I don’t see as many Arrow releases as I should or as I’d like, but Jackal follows The Big Knife and The Apartment in terms of my personal viewing as being a first-rate release — and one that’s very easy on the eye, as transfers go. There are a couple short promotional vignettes from ’72 — always good to see Zinnemann talking on camera — but the main bonus is an interview with personable Neil Sinyard, author of Fred Zinnemann: Films of Character and Conscience. This is a director who was sometimes dissed as a non-auteur, but Sinyard does make the point where this is another Zinnemann picture — though for the first time, the protagonist is reprehensible — to deal with an individual standing up against some kind of power structure or, say, “system.” And the other examples were not mere assignments (though Zinnemann didn’t take on many or any of these after 1951) but four of his signature movies: High Noon, From Here to Eternity, The Nun’s Story and A Man for All Seasons.

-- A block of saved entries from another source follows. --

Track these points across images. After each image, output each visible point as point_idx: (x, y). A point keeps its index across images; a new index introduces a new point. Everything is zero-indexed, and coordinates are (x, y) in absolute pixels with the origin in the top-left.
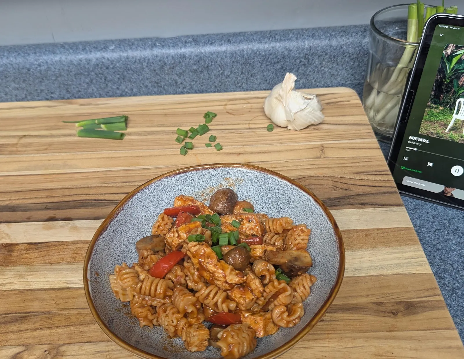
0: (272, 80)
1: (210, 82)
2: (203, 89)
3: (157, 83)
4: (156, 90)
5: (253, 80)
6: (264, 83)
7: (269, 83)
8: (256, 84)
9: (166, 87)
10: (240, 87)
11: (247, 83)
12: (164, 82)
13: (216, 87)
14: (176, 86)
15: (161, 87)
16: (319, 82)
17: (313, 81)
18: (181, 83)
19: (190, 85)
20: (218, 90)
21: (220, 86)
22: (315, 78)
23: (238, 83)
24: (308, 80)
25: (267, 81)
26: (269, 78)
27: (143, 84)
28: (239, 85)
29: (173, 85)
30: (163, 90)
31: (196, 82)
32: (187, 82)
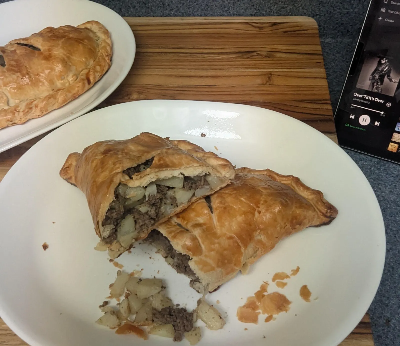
0: (259, 6)
1: (197, 4)
2: (190, 12)
3: (145, 4)
4: (144, 11)
5: (240, 4)
6: (251, 8)
7: (255, 9)
8: (243, 9)
9: (153, 9)
10: (227, 11)
11: (234, 8)
12: (151, 3)
13: (202, 10)
14: (164, 7)
15: (149, 8)
16: (306, 10)
17: (301, 8)
18: (169, 5)
19: (177, 7)
20: (204, 14)
21: (207, 9)
22: (303, 5)
23: (225, 7)
24: (295, 6)
25: (254, 5)
26: (256, 3)
27: (131, 4)
28: (226, 9)
29: (161, 7)
30: (150, 11)
31: (183, 4)
32: (173, 4)
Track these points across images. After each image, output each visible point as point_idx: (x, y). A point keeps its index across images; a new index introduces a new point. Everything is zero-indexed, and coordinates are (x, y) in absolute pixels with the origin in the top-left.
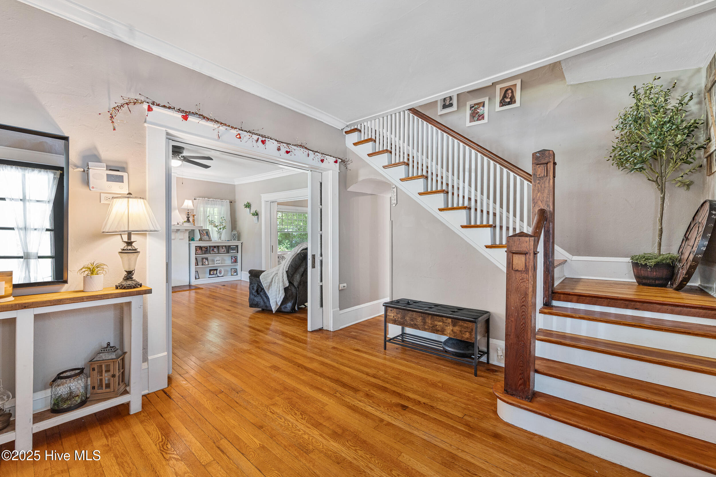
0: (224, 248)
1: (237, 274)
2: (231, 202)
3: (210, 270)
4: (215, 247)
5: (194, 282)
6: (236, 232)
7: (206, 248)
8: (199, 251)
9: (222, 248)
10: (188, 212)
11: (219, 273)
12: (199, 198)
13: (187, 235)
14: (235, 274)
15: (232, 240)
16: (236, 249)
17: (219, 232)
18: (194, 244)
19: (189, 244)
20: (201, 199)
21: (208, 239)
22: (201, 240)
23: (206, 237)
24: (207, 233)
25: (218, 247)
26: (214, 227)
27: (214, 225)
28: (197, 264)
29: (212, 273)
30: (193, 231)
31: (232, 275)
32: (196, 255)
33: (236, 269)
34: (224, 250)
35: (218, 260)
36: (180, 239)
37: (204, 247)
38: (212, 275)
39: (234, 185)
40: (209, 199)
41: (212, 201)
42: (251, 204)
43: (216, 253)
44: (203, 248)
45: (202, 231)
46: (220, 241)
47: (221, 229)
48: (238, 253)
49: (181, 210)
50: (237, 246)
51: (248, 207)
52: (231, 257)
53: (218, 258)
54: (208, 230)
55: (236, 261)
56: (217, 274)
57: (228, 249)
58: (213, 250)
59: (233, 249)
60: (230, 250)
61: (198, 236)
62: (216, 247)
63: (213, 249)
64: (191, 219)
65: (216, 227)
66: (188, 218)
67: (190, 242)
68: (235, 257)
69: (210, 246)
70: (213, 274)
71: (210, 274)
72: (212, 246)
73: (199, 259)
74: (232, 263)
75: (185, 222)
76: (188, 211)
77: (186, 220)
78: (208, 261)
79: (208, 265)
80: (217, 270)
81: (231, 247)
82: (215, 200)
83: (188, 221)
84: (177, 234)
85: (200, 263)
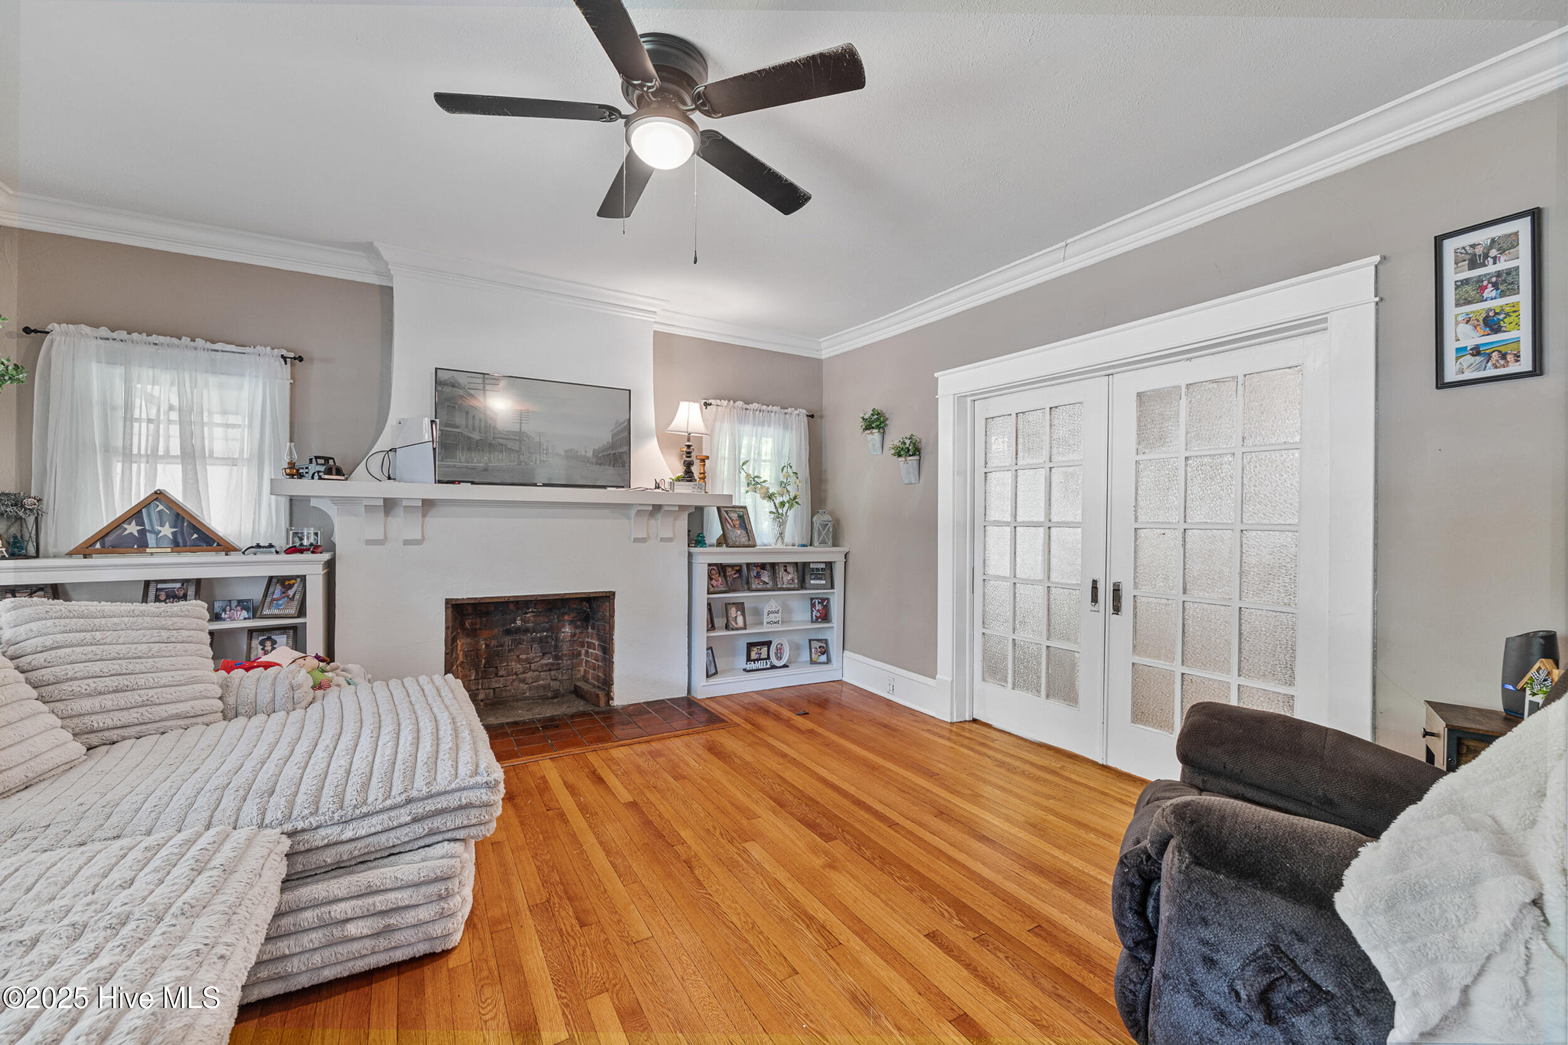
0: (790, 569)
1: (829, 661)
2: (812, 416)
3: (750, 646)
4: (763, 566)
5: (704, 689)
6: (827, 517)
7: (737, 568)
8: (719, 582)
9: (786, 571)
10: (689, 446)
11: (776, 654)
12: (718, 402)
13: (683, 524)
14: (823, 658)
15: (816, 543)
16: (828, 572)
17: (779, 517)
18: (705, 557)
19: (690, 555)
20: (725, 403)
21: (744, 540)
22: (723, 541)
23: (739, 532)
24: (743, 521)
25: (773, 566)
26: (764, 498)
27: (764, 490)
28: (711, 626)
29: (754, 656)
30: (700, 510)
31: (812, 662)
32: (708, 593)
33: (826, 641)
34: (789, 577)
35: (772, 612)
36: (662, 540)
37: (732, 566)
38: (754, 661)
39: (819, 362)
40: (747, 406)
41: (758, 412)
42: (887, 416)
43: (768, 586)
44: (729, 569)
45: (727, 512)
46: (779, 546)
47: (783, 504)
48: (832, 587)
49: (666, 441)
50: (830, 565)
51: (878, 427)
52: (812, 599)
53: (773, 605)
54: (745, 508)
55: (825, 617)
56: (768, 658)
57: (803, 571)
58: (758, 576)
59: (817, 574)
60: (807, 577)
61: (714, 530)
62: (768, 567)
63: (758, 573)
64: (696, 469)
65: (770, 497)
66: (688, 465)
67: (693, 550)
68: (823, 600)
69: (748, 565)
70: (758, 660)
71: (749, 659)
72: (756, 565)
73: (717, 609)
74: (812, 622)
75: (678, 479)
76: (689, 440)
77: (680, 471)
78: (743, 614)
79: (745, 628)
80: (768, 644)
81: (812, 566)
82: (764, 407)
83: (688, 476)
84: (652, 522)
85: (719, 622)
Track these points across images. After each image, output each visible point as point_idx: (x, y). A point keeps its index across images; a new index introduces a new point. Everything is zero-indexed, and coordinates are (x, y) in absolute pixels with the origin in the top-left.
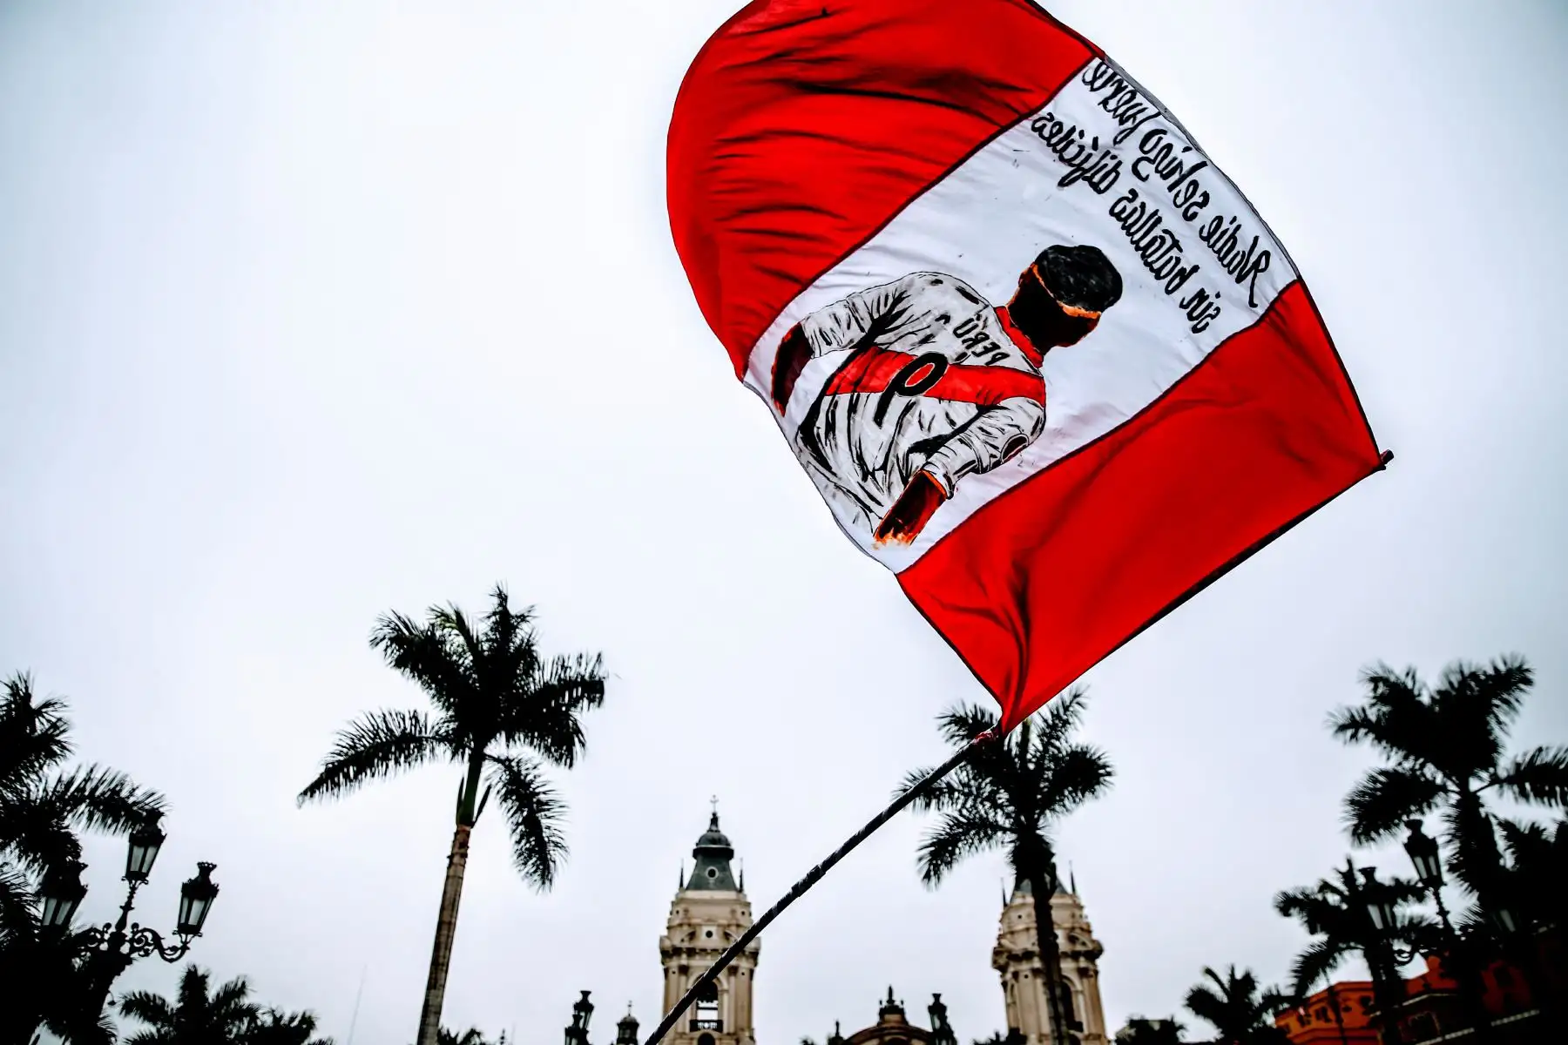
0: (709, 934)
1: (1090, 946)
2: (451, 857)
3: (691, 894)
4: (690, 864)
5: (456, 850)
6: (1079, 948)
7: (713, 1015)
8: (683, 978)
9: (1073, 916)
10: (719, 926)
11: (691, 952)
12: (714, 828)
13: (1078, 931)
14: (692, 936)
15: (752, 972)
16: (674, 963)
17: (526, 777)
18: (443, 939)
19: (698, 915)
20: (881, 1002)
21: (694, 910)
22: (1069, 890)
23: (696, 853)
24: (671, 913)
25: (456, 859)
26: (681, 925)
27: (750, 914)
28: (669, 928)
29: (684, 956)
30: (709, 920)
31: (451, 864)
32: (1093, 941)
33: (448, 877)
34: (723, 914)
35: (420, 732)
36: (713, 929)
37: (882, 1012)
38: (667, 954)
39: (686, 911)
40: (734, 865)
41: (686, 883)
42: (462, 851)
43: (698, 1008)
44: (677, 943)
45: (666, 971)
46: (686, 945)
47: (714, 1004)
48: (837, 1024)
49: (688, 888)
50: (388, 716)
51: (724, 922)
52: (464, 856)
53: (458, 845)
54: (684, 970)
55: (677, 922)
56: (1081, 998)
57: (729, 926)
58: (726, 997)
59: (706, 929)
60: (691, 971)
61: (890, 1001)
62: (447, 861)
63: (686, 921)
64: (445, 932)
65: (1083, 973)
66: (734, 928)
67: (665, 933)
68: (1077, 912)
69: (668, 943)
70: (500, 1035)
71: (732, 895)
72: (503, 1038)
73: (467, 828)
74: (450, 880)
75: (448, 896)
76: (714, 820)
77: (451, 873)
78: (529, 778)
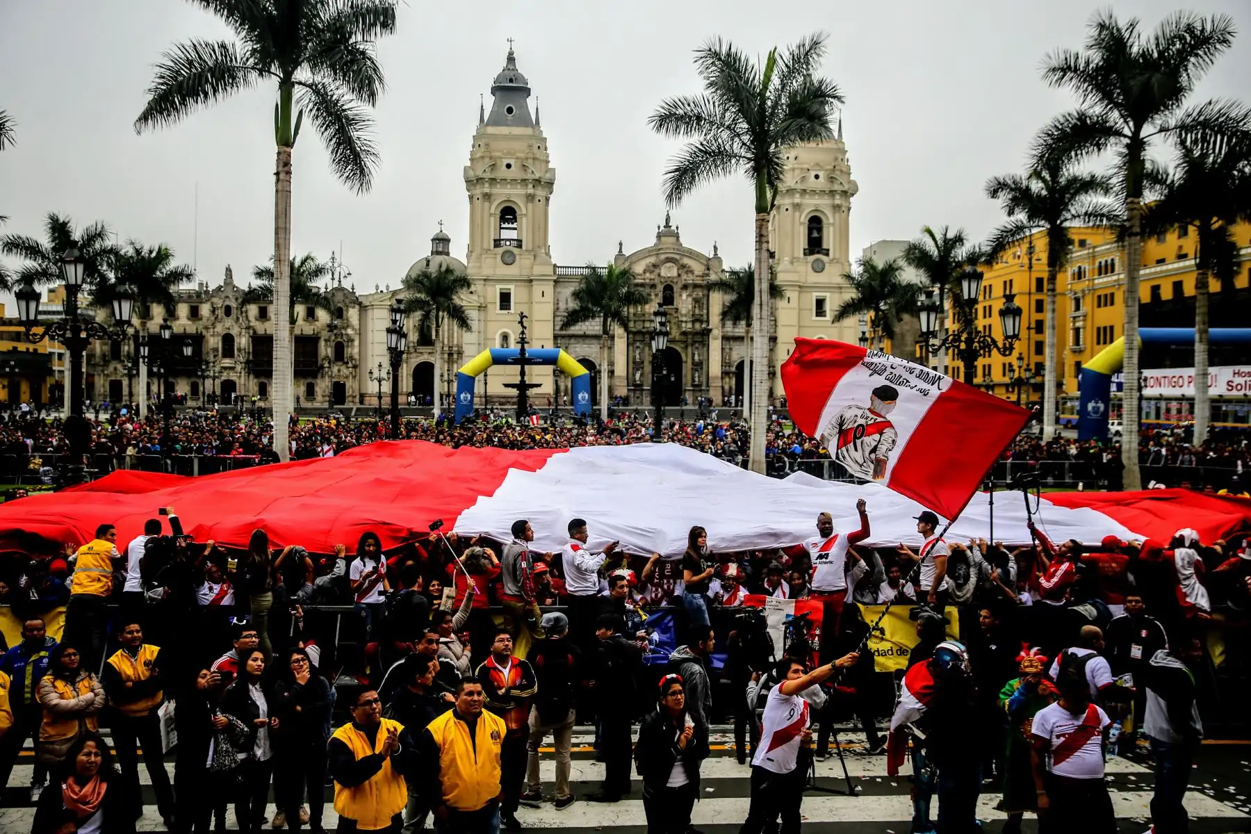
0: (509, 166)
1: (846, 187)
2: (277, 174)
3: (490, 130)
4: (489, 101)
5: (280, 169)
6: (836, 187)
7: (513, 235)
8: (487, 204)
9: (836, 159)
10: (517, 158)
11: (493, 181)
12: (511, 67)
13: (838, 173)
14: (493, 167)
15: (547, 199)
16: (478, 191)
17: (332, 96)
18: (281, 241)
19: (499, 148)
20: (659, 228)
21: (494, 145)
22: (836, 134)
23: (494, 90)
24: (473, 146)
25: (282, 176)
26: (483, 157)
27: (546, 149)
28: (472, 160)
29: (487, 185)
30: (509, 153)
31: (278, 180)
32: (850, 182)
33: (277, 191)
34: (520, 148)
35: (231, 61)
36: (512, 162)
37: (659, 236)
38: (472, 182)
39: (487, 145)
40: (531, 102)
41: (486, 118)
42: (286, 169)
43: (501, 228)
44: (479, 173)
45: (471, 197)
46: (488, 175)
47: (515, 225)
48: (621, 244)
49: (487, 125)
50: (198, 47)
51: (522, 155)
52: (289, 173)
53: (281, 164)
54: (487, 197)
55: (478, 155)
56: (831, 228)
57: (527, 159)
58: (524, 220)
59: (505, 162)
60: (493, 198)
61: (667, 226)
62: (274, 178)
63: (488, 154)
64: (282, 235)
65: (836, 208)
66: (530, 161)
67: (469, 164)
68: (840, 157)
69: (471, 173)
70: (331, 255)
71: (529, 131)
72: (333, 258)
73: (288, 150)
74: (280, 194)
75: (280, 208)
76: (511, 59)
77: (280, 188)
78: (334, 97)
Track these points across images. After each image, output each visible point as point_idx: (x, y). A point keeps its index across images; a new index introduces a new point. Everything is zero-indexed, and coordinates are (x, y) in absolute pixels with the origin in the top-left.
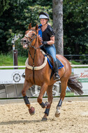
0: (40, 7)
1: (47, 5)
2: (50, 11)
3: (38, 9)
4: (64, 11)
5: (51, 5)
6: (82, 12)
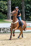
0: (3, 2)
1: (5, 1)
2: (6, 3)
3: (2, 2)
4: (11, 3)
5: (7, 1)
6: (18, 3)
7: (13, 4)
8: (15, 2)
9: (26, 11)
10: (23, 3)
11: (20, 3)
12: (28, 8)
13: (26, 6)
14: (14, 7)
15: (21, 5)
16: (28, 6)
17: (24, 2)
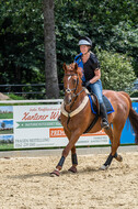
6: (25, 16)
7: (6, 19)
8: (13, 12)
9: (64, 51)
10: (48, 16)
11: (37, 15)
12: (70, 37)
13: (61, 28)
14: (7, 34)
15: (38, 23)
16: (73, 29)
17: (55, 10)
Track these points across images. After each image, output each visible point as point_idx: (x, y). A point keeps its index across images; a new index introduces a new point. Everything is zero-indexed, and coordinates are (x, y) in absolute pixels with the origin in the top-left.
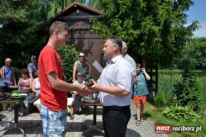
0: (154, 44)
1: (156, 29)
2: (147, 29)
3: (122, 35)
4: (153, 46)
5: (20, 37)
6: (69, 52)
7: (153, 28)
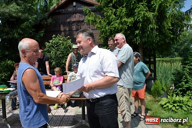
0: (149, 32)
1: (150, 15)
2: (141, 16)
3: (115, 24)
4: (148, 34)
5: (17, 32)
6: (65, 44)
7: (147, 14)
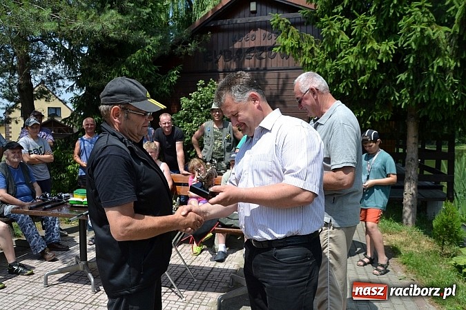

In 1997, Universal released a very loose riff (remake would be too generous) called The Jackal with Bruce Willis. It was released eight months after Zinnemann’s death, but he apparently had enough left during the newer film’s production or at least announcement to wear a clothespin on his nose. Despite a current 21% Rotten Tomatoes rating, it was an even better performer at the box office, but your hearing would have to be as good as Ted Williams’ eyesight to pick up any blip it has made on film history. Zinnemann’s original, though, is the real deal, and if it’s that chilly, why was I able to devour it in just two sittings when the current political news gets all my time these days?